Written task:
Only the lines below starting at the one that contains "index:: single: ScalarSparseMatrix" and ending at the one that contains "usually noted as" are to be reproduced, exactly and with both ends kept.

• • • •

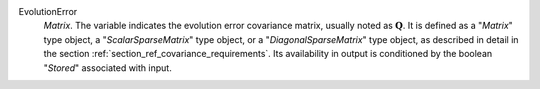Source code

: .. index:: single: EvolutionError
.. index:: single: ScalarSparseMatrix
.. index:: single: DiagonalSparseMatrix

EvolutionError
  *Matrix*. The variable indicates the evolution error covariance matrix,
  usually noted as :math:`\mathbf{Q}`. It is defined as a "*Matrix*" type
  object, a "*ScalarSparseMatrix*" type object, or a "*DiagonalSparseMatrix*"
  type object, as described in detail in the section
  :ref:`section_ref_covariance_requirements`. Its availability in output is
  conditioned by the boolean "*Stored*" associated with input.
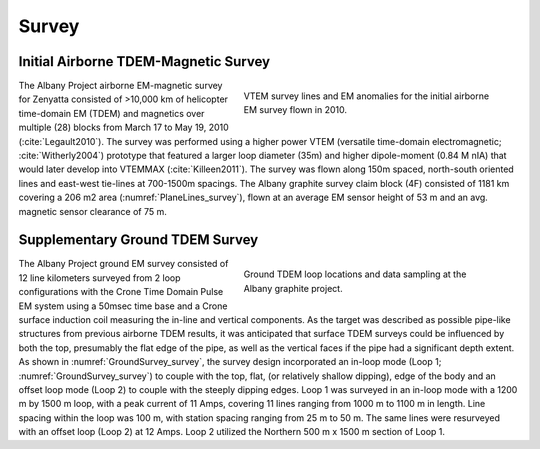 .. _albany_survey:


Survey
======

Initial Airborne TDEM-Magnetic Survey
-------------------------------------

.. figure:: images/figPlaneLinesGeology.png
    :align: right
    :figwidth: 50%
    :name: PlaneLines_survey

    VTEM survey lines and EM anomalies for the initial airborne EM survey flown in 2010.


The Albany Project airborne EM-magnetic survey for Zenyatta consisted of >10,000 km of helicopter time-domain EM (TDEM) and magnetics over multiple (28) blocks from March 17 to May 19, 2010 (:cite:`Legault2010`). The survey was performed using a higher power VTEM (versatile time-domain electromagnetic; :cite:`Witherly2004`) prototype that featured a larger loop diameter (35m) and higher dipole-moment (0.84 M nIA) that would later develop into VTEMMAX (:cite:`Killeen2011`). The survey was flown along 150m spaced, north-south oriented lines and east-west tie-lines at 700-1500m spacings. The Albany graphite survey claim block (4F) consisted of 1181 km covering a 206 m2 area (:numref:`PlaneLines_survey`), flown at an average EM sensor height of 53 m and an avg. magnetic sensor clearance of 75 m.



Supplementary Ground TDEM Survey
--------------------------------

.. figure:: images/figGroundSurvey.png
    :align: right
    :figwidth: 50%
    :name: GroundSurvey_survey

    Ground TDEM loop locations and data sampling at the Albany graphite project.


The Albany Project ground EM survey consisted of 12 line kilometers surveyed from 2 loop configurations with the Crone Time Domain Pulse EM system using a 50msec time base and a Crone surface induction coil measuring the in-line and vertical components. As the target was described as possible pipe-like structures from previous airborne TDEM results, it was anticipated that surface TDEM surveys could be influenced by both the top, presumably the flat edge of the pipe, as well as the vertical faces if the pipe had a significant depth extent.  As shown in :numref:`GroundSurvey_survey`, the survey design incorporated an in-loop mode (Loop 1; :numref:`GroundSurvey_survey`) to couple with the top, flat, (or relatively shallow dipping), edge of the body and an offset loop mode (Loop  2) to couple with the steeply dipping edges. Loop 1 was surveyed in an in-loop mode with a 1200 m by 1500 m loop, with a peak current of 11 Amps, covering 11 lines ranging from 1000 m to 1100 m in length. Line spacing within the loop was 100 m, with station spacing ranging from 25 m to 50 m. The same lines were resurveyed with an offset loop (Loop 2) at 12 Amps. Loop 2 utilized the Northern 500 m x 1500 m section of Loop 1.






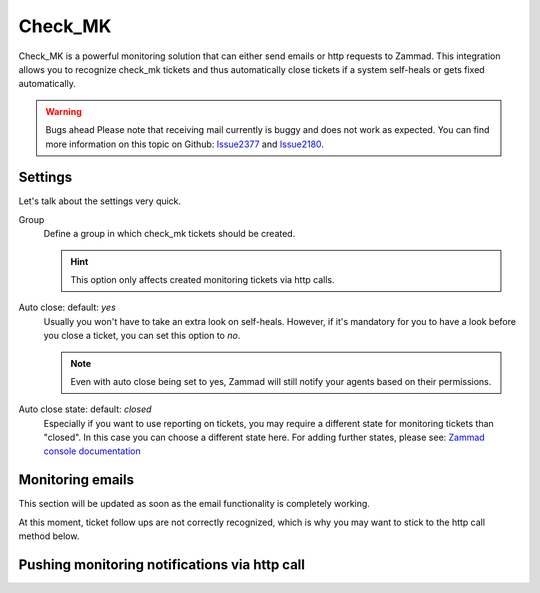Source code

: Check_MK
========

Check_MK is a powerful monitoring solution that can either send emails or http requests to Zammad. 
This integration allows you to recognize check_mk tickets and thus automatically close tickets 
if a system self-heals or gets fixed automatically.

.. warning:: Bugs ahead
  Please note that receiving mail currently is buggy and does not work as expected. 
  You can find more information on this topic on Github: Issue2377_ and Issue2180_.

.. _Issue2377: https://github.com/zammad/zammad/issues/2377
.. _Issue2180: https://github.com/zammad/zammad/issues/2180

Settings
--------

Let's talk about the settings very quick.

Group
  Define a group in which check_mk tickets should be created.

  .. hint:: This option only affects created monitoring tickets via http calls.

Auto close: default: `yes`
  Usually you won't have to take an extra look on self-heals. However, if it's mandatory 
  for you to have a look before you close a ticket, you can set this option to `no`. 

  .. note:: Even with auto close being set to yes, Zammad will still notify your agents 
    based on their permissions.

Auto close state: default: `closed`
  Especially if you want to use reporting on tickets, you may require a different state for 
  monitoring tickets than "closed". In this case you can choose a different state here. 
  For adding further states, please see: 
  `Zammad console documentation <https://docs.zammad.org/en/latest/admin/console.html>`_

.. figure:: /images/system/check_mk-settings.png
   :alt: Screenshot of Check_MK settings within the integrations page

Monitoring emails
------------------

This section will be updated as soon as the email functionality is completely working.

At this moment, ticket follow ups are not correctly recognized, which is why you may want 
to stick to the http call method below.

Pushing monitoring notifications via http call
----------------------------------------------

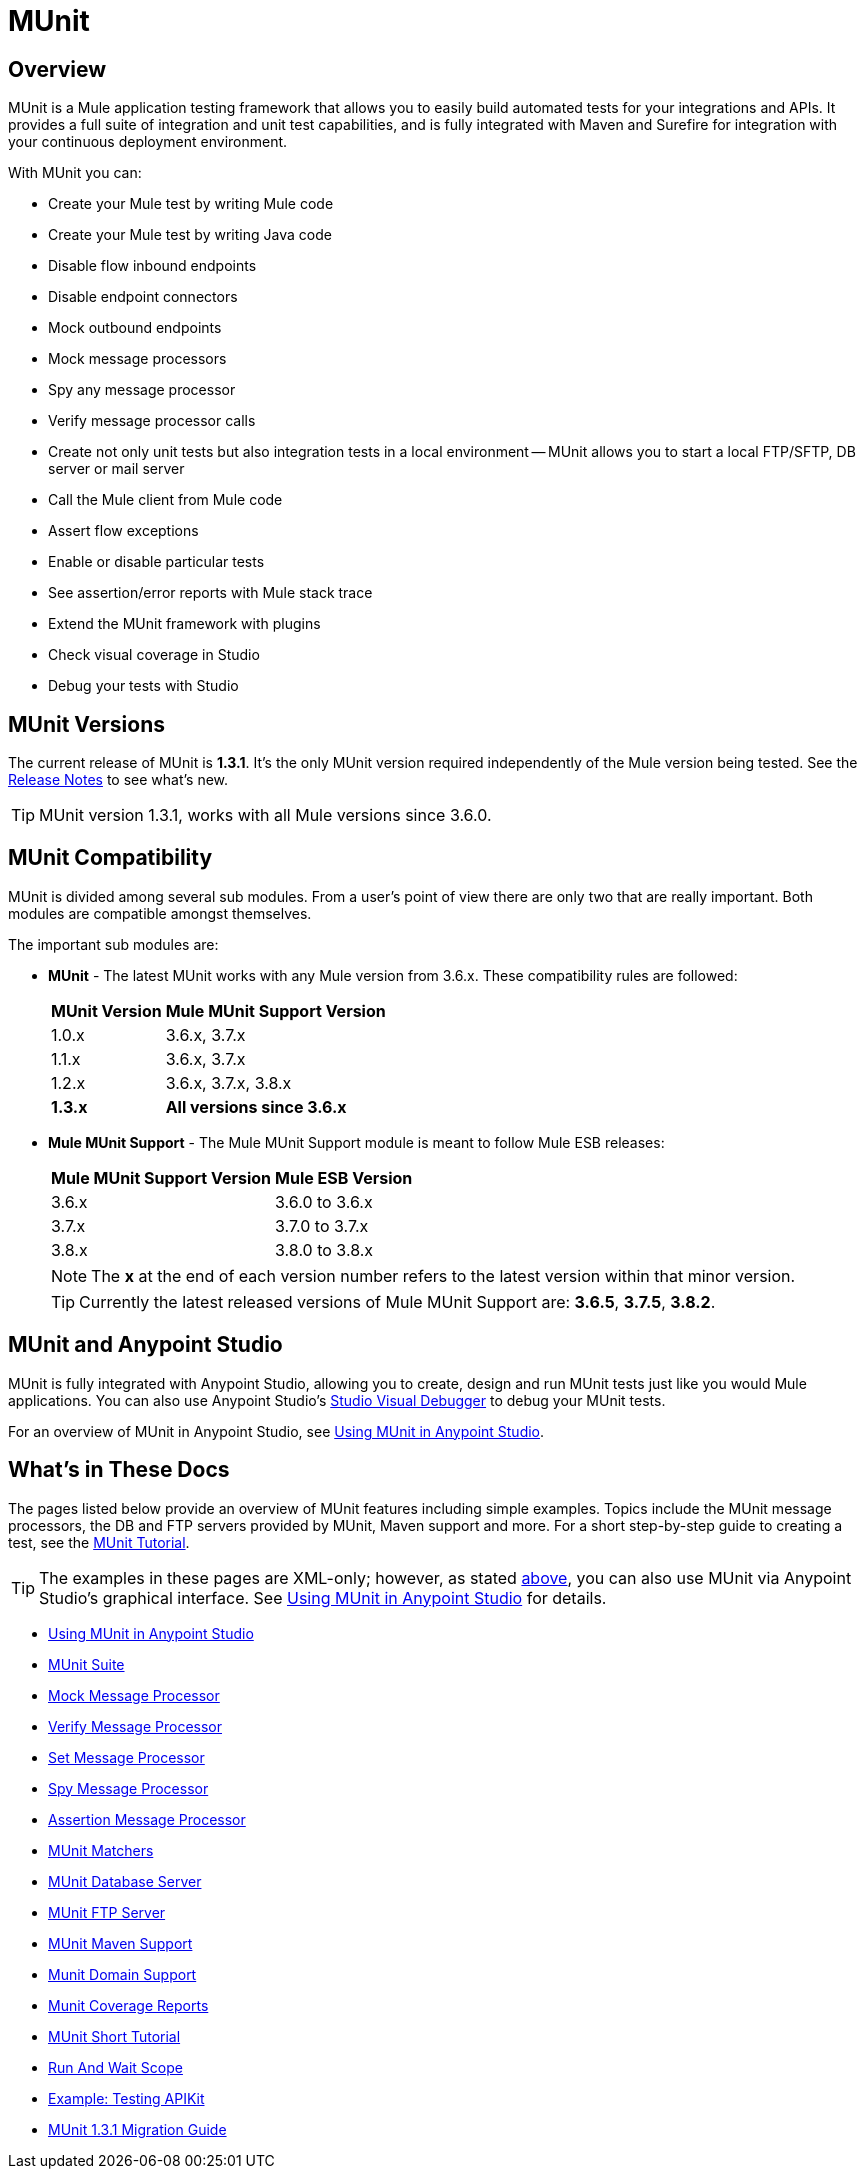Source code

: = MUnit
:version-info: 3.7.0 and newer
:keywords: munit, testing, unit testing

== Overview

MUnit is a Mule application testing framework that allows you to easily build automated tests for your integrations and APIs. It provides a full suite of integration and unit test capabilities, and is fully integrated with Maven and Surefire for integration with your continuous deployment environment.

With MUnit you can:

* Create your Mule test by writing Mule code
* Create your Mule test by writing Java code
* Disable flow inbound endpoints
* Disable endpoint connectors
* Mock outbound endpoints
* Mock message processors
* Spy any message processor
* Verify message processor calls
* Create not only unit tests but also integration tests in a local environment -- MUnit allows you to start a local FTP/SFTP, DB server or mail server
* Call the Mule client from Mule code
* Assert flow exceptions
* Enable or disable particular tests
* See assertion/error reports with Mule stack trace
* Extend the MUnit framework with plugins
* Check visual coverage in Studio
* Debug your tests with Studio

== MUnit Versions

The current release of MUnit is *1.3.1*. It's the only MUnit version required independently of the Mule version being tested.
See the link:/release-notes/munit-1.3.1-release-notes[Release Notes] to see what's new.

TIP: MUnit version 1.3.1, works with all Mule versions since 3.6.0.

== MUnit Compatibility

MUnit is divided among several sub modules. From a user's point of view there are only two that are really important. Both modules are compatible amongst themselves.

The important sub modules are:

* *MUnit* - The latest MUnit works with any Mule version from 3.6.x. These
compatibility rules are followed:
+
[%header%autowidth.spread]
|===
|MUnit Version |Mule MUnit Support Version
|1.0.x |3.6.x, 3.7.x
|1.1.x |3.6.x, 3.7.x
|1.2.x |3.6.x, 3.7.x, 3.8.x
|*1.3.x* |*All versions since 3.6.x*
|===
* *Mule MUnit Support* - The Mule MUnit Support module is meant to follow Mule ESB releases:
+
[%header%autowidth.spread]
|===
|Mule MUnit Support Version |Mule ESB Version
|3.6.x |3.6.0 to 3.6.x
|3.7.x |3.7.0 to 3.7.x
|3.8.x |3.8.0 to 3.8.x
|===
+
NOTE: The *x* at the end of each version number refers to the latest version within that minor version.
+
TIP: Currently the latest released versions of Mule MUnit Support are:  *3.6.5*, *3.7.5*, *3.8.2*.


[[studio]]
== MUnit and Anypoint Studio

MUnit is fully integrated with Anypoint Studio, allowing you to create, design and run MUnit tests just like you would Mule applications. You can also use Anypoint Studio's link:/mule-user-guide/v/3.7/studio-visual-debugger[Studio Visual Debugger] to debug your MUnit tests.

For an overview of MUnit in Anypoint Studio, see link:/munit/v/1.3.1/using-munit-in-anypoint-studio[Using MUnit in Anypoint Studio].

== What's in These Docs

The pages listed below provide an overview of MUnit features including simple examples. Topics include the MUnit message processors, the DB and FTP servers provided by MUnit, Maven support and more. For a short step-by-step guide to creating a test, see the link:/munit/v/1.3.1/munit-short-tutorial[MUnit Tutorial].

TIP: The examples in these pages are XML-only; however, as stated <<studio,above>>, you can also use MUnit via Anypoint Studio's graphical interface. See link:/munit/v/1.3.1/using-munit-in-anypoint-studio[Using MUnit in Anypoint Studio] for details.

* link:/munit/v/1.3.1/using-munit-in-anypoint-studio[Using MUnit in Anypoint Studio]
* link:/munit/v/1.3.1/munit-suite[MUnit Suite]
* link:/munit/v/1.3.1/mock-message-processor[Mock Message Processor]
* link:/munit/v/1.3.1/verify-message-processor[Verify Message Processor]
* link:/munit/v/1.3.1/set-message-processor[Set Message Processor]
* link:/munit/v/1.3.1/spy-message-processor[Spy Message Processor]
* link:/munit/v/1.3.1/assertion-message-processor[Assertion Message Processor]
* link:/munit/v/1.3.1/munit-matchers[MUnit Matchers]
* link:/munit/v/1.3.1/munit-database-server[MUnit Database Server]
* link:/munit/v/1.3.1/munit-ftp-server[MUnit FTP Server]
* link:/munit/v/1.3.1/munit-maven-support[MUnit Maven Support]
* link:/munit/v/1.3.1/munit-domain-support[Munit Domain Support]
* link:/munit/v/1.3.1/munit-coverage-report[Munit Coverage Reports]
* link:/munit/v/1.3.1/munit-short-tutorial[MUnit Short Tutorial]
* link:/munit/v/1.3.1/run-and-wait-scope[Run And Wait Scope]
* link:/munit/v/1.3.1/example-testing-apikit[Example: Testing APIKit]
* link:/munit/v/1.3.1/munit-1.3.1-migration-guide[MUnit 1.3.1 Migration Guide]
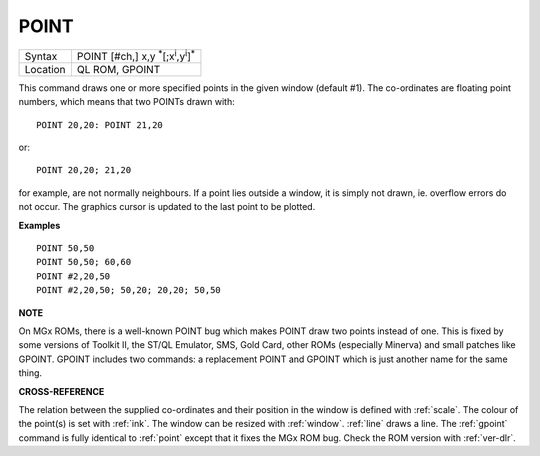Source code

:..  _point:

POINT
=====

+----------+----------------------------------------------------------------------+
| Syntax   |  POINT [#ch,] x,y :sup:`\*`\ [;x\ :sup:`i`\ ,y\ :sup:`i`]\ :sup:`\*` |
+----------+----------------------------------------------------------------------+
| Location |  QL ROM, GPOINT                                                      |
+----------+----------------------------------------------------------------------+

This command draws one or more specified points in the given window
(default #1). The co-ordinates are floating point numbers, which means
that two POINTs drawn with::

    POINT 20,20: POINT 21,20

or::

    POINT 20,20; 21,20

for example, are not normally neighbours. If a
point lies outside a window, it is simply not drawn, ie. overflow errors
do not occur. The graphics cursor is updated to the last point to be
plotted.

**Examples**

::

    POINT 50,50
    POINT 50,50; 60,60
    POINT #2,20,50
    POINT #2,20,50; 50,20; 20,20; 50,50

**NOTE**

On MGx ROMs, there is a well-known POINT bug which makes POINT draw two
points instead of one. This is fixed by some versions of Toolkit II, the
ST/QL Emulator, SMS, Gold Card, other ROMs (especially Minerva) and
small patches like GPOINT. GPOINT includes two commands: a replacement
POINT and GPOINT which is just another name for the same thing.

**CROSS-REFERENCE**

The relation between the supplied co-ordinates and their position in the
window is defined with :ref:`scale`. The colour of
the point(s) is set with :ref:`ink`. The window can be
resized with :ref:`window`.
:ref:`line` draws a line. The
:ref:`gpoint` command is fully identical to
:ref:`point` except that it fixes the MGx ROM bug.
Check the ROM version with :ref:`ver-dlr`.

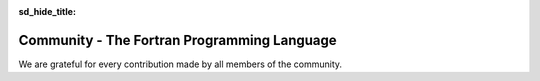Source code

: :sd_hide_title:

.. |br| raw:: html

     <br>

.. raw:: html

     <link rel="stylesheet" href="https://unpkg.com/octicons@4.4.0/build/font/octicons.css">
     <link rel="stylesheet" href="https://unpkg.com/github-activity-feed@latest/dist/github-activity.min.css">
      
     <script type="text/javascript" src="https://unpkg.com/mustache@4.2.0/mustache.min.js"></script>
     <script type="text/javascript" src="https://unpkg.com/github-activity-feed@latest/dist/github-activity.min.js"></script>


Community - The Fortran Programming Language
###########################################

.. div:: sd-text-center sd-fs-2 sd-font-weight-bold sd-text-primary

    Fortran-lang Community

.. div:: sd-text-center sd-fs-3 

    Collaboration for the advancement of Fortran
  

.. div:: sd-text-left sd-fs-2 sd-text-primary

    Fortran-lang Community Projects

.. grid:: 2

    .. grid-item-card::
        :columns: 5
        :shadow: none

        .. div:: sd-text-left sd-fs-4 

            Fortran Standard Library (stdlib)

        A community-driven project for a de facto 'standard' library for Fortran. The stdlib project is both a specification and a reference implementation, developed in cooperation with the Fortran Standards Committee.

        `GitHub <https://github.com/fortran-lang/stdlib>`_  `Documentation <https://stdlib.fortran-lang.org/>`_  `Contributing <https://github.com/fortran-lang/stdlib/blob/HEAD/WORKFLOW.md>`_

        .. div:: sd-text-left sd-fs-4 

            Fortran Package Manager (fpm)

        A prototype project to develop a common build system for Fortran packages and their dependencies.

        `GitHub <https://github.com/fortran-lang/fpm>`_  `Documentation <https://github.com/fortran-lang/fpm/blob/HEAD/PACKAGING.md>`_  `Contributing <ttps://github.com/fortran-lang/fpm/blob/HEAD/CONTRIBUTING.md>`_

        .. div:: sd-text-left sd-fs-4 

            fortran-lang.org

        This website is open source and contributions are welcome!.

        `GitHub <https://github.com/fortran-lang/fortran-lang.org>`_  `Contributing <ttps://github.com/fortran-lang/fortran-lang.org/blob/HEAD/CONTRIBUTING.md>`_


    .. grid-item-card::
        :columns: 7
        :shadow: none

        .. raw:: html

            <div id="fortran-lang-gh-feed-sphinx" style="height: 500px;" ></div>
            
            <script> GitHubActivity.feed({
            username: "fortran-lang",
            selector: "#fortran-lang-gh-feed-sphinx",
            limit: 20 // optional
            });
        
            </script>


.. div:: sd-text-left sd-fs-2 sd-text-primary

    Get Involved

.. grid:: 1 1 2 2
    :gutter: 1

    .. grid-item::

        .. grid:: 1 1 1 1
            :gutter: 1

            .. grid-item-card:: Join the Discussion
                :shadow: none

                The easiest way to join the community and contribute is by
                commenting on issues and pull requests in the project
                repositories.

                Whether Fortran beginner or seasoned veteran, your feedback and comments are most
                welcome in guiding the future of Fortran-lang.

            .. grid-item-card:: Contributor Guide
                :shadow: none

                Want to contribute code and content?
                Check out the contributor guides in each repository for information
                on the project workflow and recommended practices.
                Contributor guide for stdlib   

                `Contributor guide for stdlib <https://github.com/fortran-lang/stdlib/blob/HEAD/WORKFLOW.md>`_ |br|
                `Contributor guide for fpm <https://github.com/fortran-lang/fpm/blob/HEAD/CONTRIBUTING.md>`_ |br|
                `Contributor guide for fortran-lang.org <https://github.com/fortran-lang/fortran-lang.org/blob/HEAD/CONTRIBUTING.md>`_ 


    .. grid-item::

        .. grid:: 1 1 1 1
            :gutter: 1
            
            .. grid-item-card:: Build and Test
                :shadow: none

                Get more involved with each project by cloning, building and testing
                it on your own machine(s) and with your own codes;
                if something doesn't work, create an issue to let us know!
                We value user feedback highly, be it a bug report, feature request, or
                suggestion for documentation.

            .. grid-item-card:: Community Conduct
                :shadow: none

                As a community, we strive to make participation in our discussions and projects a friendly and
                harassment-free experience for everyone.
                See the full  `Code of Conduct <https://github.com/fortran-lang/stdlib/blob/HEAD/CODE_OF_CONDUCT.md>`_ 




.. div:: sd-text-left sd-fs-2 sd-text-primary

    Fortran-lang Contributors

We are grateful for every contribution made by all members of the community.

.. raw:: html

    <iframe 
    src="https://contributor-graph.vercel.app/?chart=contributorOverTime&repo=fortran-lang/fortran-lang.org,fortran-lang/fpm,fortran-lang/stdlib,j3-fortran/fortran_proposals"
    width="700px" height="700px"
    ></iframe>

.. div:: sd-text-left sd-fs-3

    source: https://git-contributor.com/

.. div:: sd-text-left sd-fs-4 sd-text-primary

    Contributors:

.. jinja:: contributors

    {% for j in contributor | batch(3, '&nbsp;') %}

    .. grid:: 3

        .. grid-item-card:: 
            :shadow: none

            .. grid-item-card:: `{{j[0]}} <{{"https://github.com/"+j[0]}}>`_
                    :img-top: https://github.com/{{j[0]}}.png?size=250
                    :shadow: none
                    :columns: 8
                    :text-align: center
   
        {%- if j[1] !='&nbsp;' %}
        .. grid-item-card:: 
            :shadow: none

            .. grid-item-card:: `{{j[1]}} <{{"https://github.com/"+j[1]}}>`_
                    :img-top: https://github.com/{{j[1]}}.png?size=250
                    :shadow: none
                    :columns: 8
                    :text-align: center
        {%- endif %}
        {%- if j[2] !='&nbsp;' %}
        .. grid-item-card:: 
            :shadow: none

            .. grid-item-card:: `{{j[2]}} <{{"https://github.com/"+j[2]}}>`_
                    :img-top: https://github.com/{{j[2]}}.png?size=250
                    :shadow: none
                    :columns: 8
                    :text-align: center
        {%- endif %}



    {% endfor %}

• • • •

Result of the exercise:
.. index:: single: ScalarSparseMatrix
.. index:: single: DiagonalSparseMatrix

EvolutionError
  *Matrix*. The variable indicates the evolution error covariance matrix,
  usually noted as :math:`\mathbf{Q}`. It is defined as a "*Matrix*" type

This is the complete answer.